In the streaming domain, Iceberg allows us to store our data in a data lake while maintaining relational database-like semantics around that data, despite it predominantly being Parquet files. It also gives us flexibility in terms of how we query that data. There isn’t a centralized server or a singular entry point; instead, a variety of libraries are accessible for use. You may write code in Java, Python, Flink, Spark, or other compatible tools like Presto, which enables sophisticated joins across tables. An entire ecosystem exists atop Iceberg, adhering to an open standard, allowing you to query as needed.
Moreover, Iceberg opens exciting possibilities in the streaming landscape. At Confluent, we’ve realized that what primarily feeds a data lake is often not just a batch process. Nowadays, it’s likely one or more Kafka topics that are populating that data lake or writing to those Parquet files.
This brings us to a significant question: why maintain a distinction between the streaming environment and Iceberg? Why not enable Iceberg semantics directly on top of the streamed data? Confluent’s solution for this is known as Table Flow. This integrates the changes within a Kafka topic, including schema changes through the schema registry and governance features of Confluent Cloud, ensuring that all relevant manifest files, lists, and metadata files are kept up-to-date.
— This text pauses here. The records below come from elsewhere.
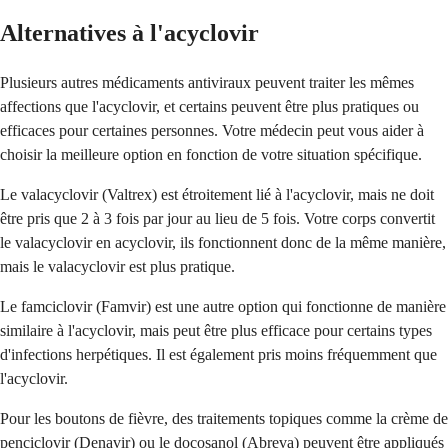
Alternatives à l'acyclovir
Plusieurs autres médicaments antiviraux peuvent traiter les mêmes
affections que l'acyclovir, et certains peuvent être plus pratiques ou
efficaces pour certaines personnes. Votre médecin peut vous aider à
choisir la meilleure option en fonction de votre situation spécifique.
Le valacyclovir (Valtrex) est étroitement lié à l'acyclovir, mais ne doit
être pris que 2 à 3 fois par jour au lieu de 5 fois. Votre corps convertit
le valacyclovir en acyclovir, ils fonctionnent donc de la même manière,
mais le valacyclovir est plus pratique.
Le famciclovir (Famvir) est une autre option qui fonctionne de manière
similaire à l'acyclovir, mais peut être plus efficace pour certains types
d'infections herpétiques. Il est également pris moins fréquemment que
l'acyclovir.
Pour les boutons de fièvre, des traitements topiques comme la crème de
penciclovir (Denavir) ou le docosanol (Abreva) peuvent être appliqués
Thus, when you access Iceberg, you can direct it at your Kafka topic. This approach eliminates the traditional copying from one environment to another, which is quite innovative. Clearly, there’s much more to explore regarding Iceberg—its mechanisms for handling updates, upserts, deletes, and transaction management involve many intricate steps. There’s so much to discuss and learn, and I hope this overview has provided a solid foundation regarding the rationale, logical architecture, and modern implications of this vital technology.